Don't use regular expressions for matches that can be done otherwise in a safer and cheaper manner. Examples:
dn.regex=".*dc=example,dc=com"
is unsafe and expensive:
- Unsafe because any string containing dc=example,dc=com will match, not only those that end with the desired pattern; use ".*dc=example,dc=com$" instead.
- Unsafe also because it would allow any attributeType ending with dc as naming attribute for the first RDN in the string, e.g. a custom attributeType mydc would match as well. If you really need a regular expression that allows just dc=example,dc=com or any of its subtrees, use "^(.+,)?dc=example,dc=com$", which means: anything to the left of dc=..., if any (the question mark after the pattern within brackets), must end with a comma;
- Expensive because if you don't need submatches, you could use scoping styles, e.g.
To include "dc=example,dc=com" in the matching patterns:
dn.subtree="dc=example,dc=com"
To exclude "dc=example,dc=com" from the matching patterns:
dn.children="dc=example,dc=com"
To allow exactly one sublevel matches only:
dn.onelevel="dc=example,dc=com"
Always use ^ and $ in regexes, whenever appropriate, because:
ou=(.+),ou=(.+),ou=adressbooks,o=basedn
will match:
something=bla,ou=xxx,ou=yyy,ou=adressbooks,o=basedn,ou=addressbooks,o=basedn,dc=some,dc=org
Always use ([^,]+) to indicate exactly one RDN, because (.+) can include any number of RDNs; e.g. ou=(.+),dc=example,dc=com will match ou=My,o=Org,dc=example,dc=com, which might not be what you want.

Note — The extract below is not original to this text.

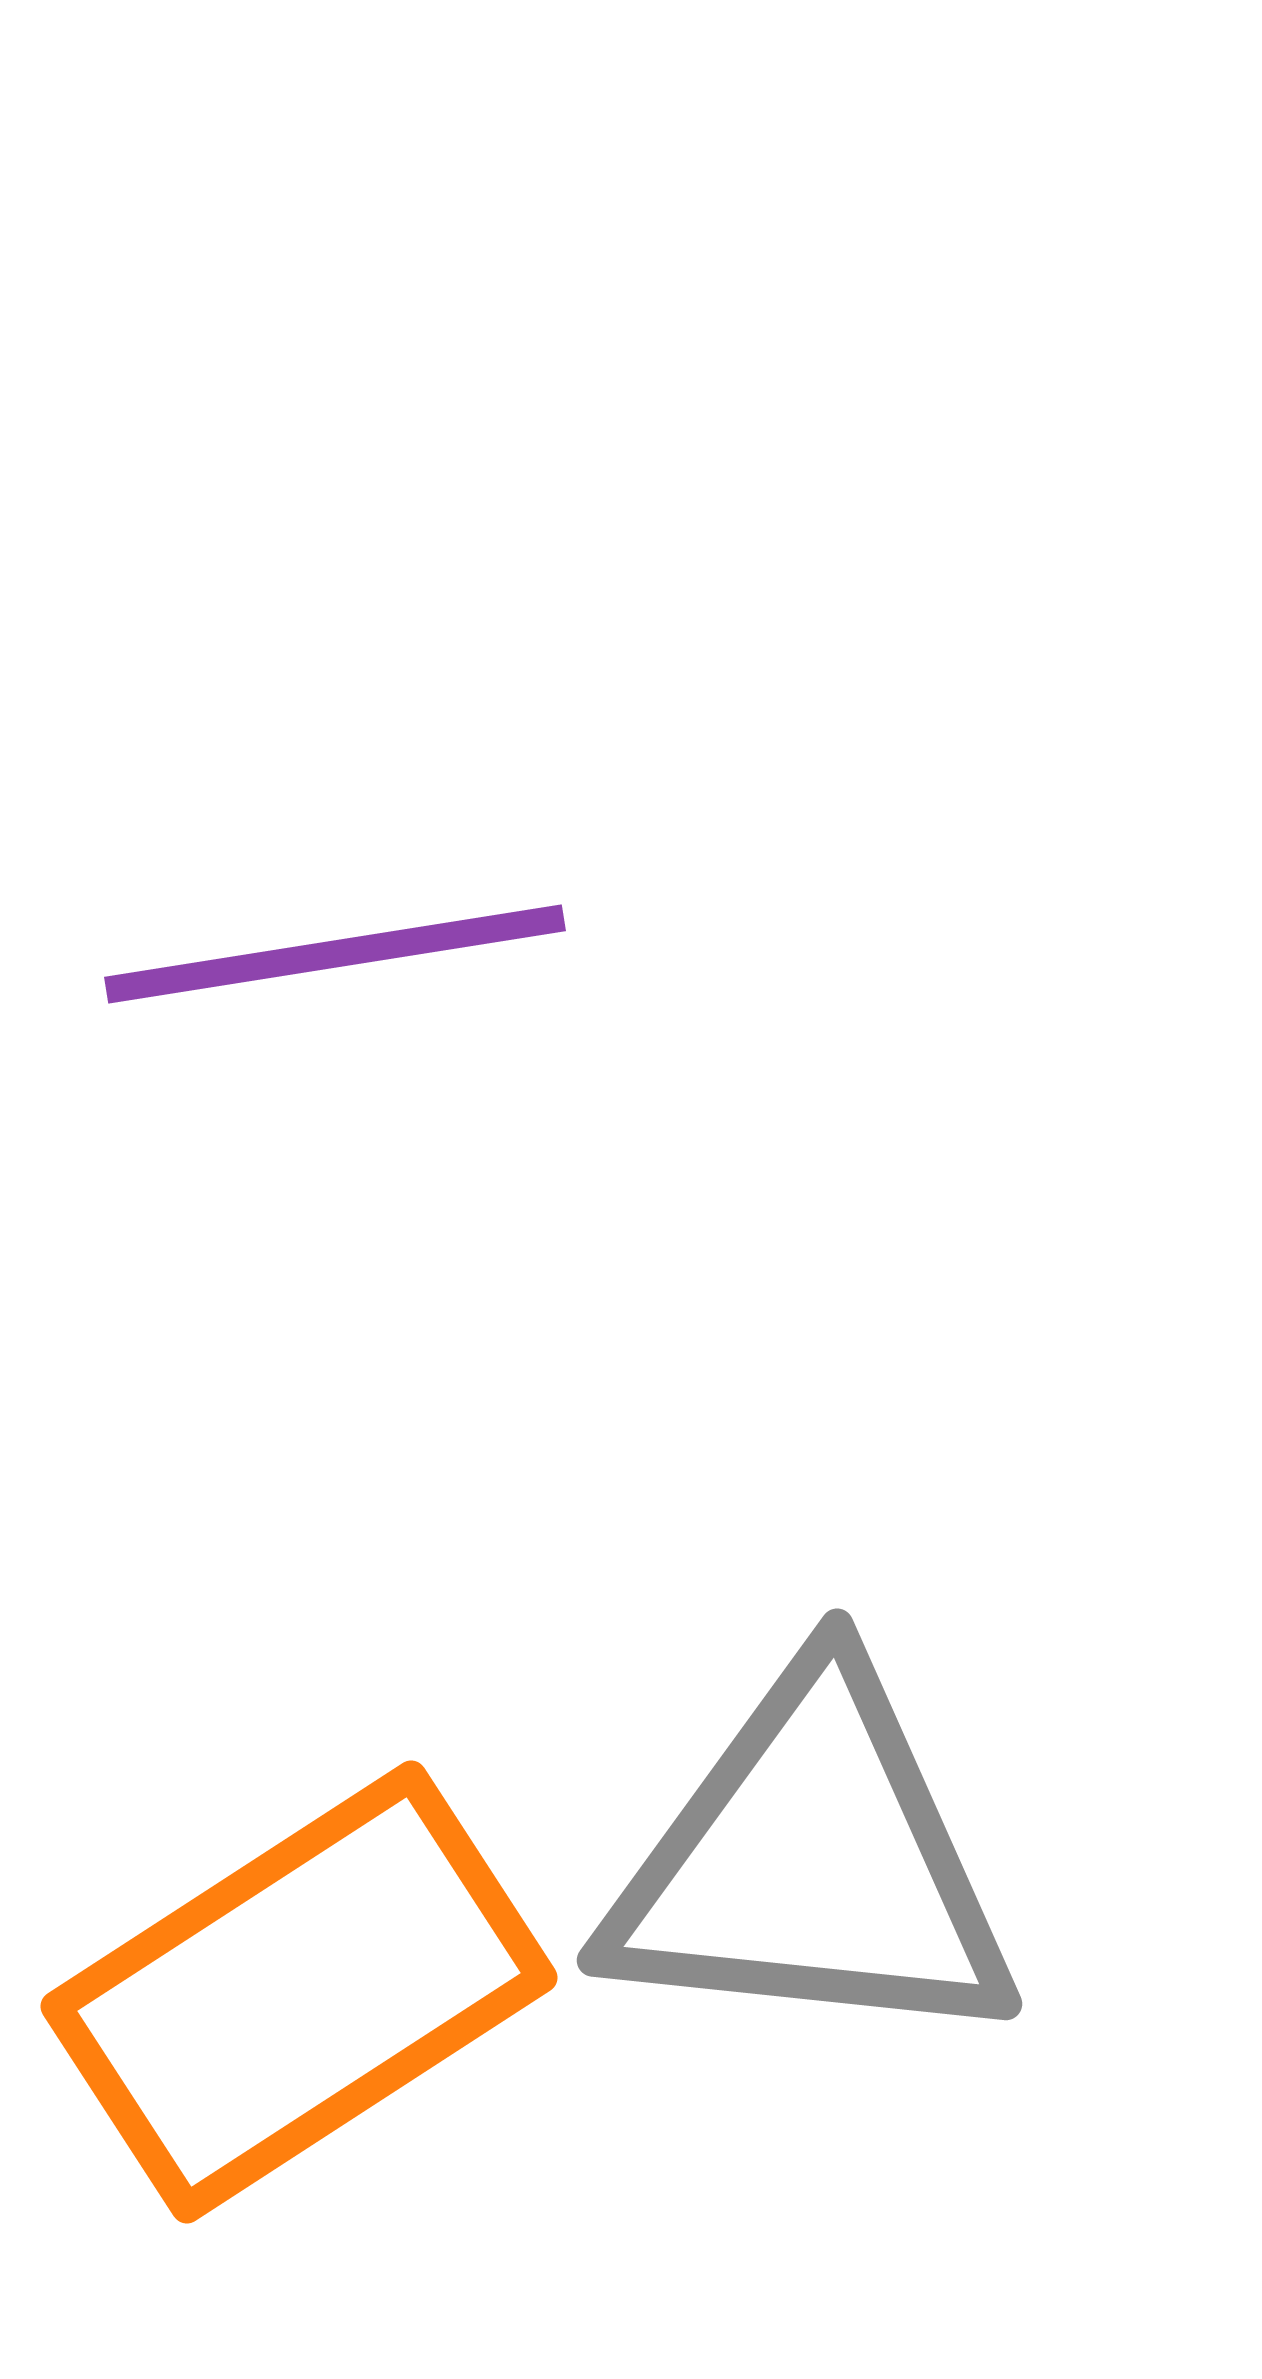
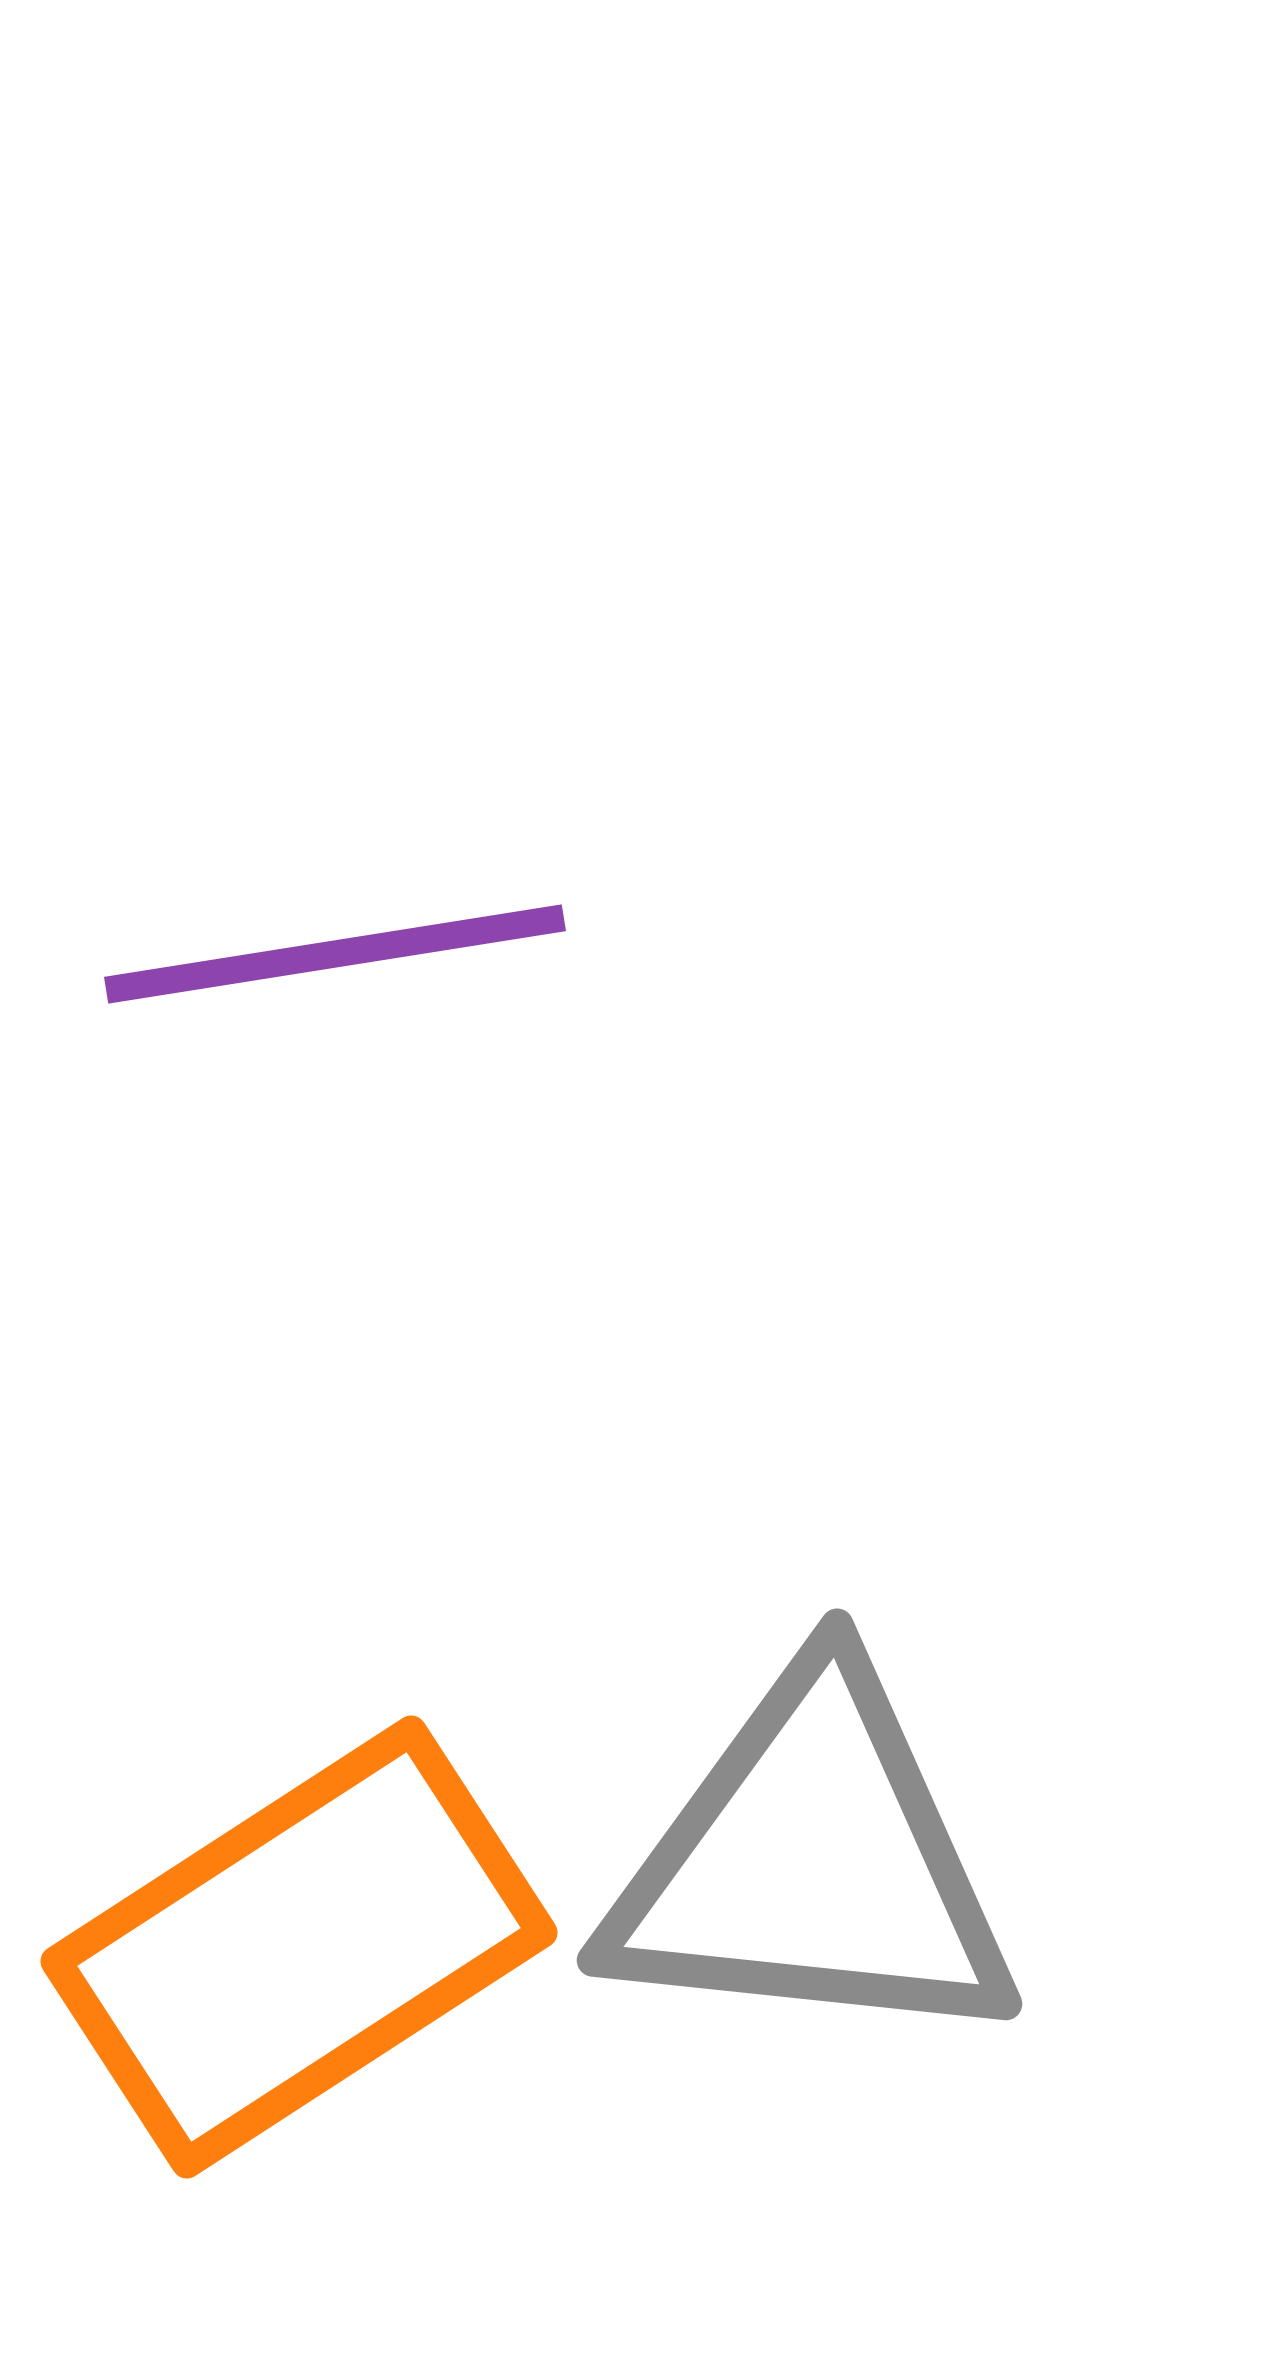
orange rectangle: moved 45 px up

Don't use the dn.regex form for <by> clauses if all you need is scoping and/or substring replacement; use scoping styles (e.g. exact, onelevel, children or subtree) and the style modifier expand to cause substring expansion.
For instance:
access to dn.regex=".+,dc=([^,]+),dc=([^,]+)$" by dn.regex="^[^,],ou=Admin,dc=$1,dc=$2$$" write
although correct, can be safely and efficiently replaced by
access to dn.regex="^.+,(dc=[^,]+,dc=[^,]+)$" by dn.onelevel,expand="ou=Admin,$1" write
where the regex in the <what> clause is more compact, and the one in the <by> clause is replaced by a much more efficient scoping style of onelevel with substring expansion.